Extracted data entries
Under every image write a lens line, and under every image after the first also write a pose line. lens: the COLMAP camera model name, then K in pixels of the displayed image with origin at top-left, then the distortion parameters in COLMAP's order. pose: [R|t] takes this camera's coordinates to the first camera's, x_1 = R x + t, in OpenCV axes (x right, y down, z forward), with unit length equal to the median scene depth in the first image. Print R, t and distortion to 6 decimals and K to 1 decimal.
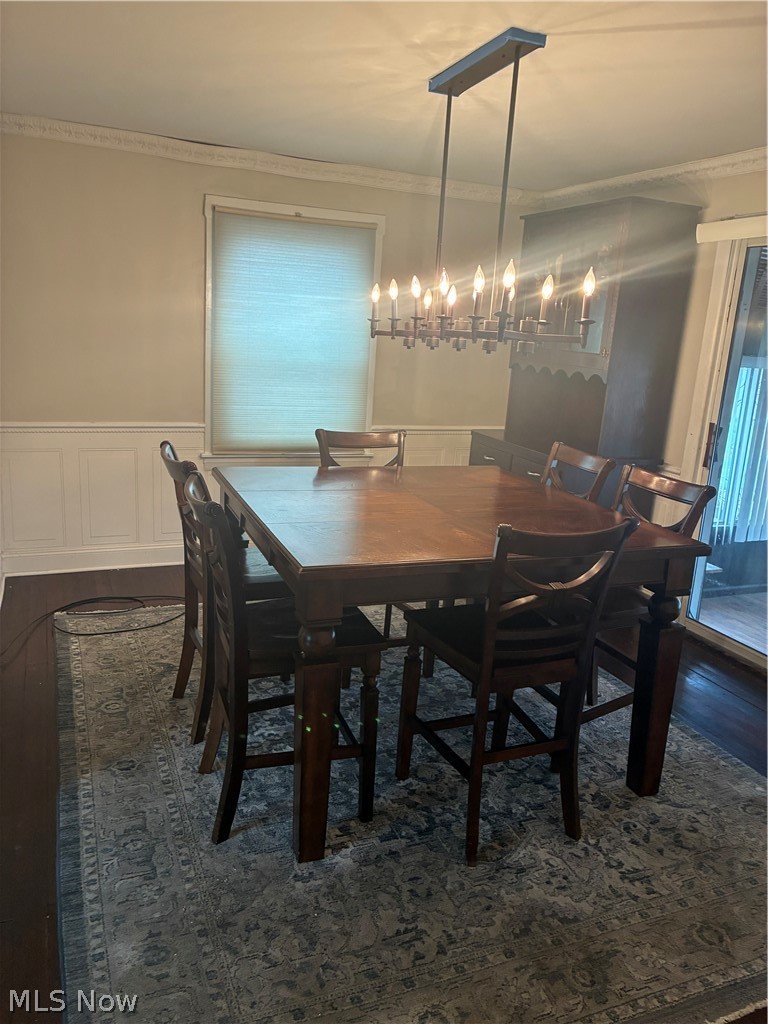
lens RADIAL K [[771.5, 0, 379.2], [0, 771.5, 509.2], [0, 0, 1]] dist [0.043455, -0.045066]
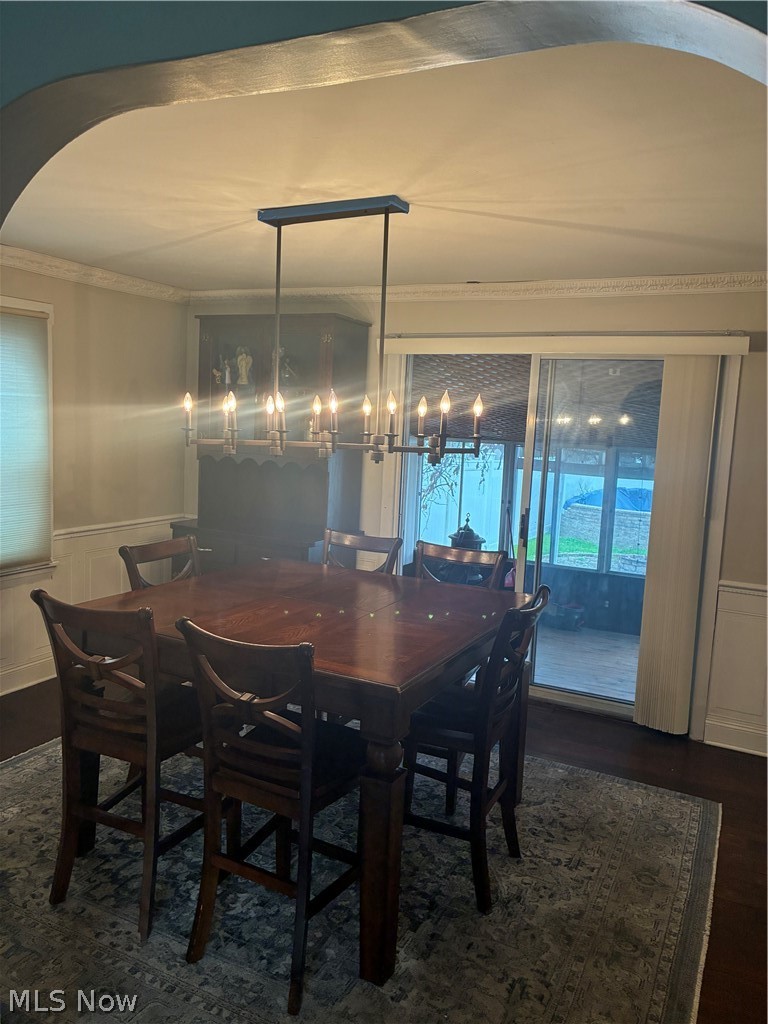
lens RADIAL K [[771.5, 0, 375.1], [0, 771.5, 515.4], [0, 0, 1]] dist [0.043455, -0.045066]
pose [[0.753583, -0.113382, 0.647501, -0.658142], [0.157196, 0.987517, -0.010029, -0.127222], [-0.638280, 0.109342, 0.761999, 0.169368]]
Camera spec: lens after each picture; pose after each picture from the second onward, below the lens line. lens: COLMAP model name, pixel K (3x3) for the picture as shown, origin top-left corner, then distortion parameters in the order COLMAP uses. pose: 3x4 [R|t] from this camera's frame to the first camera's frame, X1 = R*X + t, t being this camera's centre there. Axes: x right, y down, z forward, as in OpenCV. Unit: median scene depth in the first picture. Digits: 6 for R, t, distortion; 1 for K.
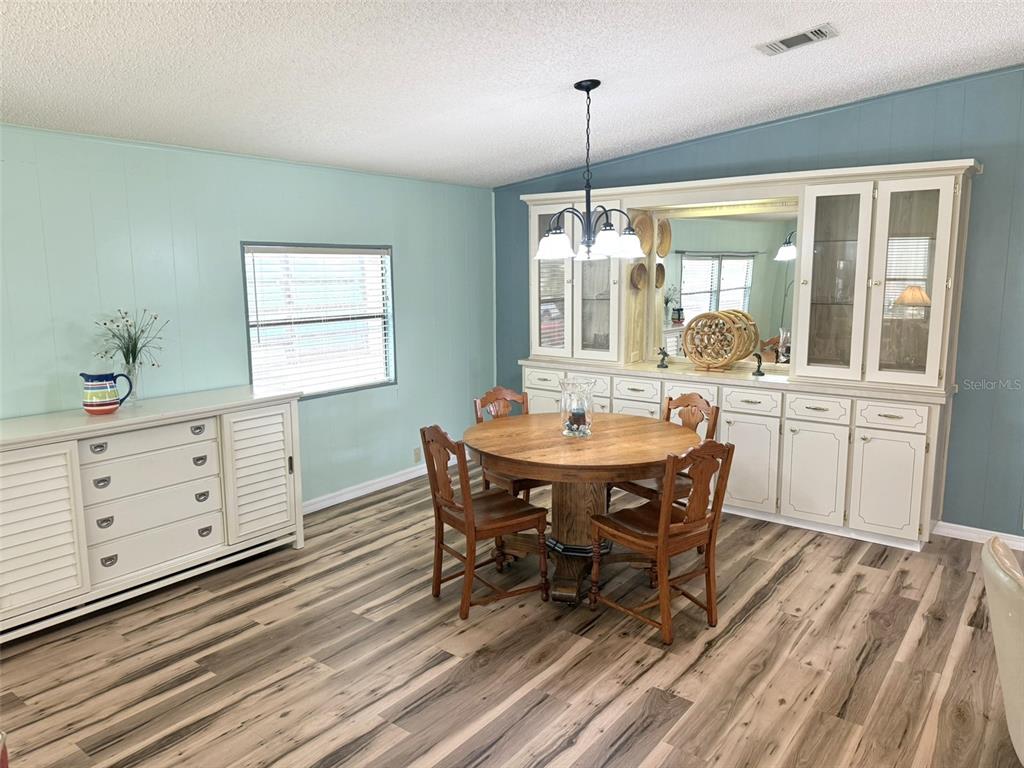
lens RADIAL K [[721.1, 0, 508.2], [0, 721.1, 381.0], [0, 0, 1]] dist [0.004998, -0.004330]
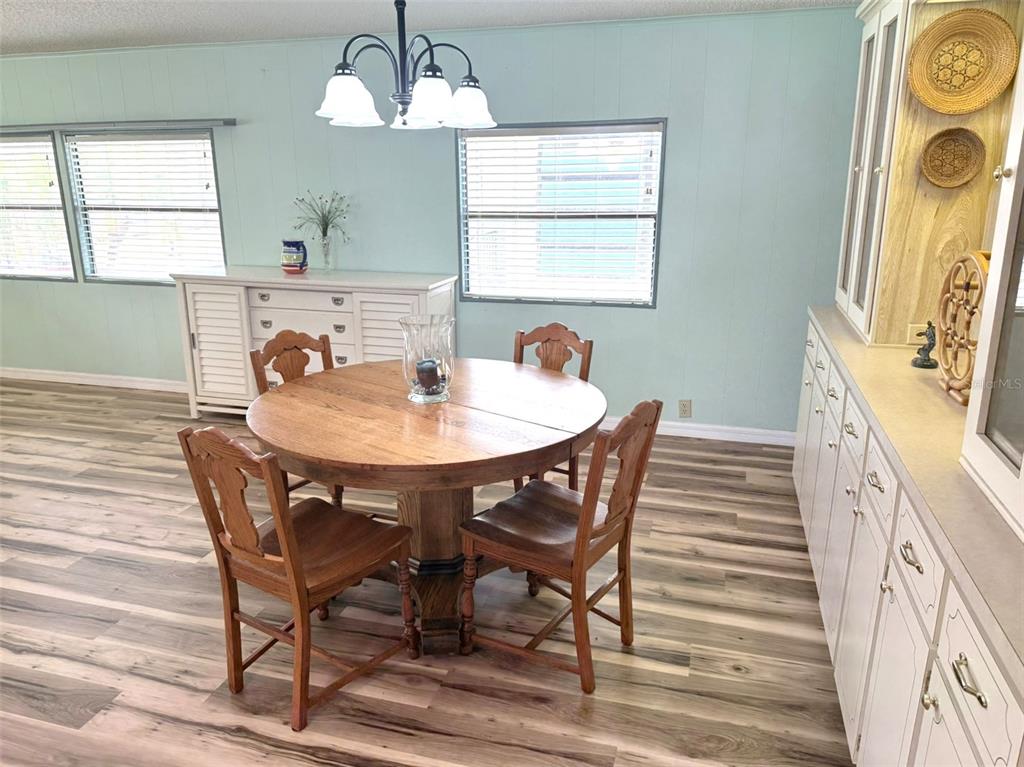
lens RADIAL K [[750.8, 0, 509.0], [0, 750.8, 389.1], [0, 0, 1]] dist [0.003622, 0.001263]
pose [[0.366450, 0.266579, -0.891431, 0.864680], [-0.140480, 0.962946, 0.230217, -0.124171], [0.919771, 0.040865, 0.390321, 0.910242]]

PROBLEM REQUIREMENTS:
Copy out again every line of the material from the line with "Camera spec: lens" to the line with "dist [0.004998, -0.004330]", both included. Do not include the pictures in your answer.

EXERCISE ANSWER:
Camera spec: lens after each picture; pose after each picture from the second onward, below the lens line. lens: COLMAP model name, pixel K (3x3) for the picture as shown, origin top-left corner, then distortion parameters in the order COLMAP uses. pose: 3x4 [R|t] from this camera's frame to the first camera's frame, X1 = R*X + t, t being this camera's centre there. Axes: x right, y down, z forward, as in OpenCV. Unit: median scene depth in the first picture. Digits: 6 for R, t, distortion; 1 for K.
lens RADIAL K [[721.1, 0, 508.2], [0, 721.1, 381.0], [0, 0, 1]] dist [0.004998, -0.004330]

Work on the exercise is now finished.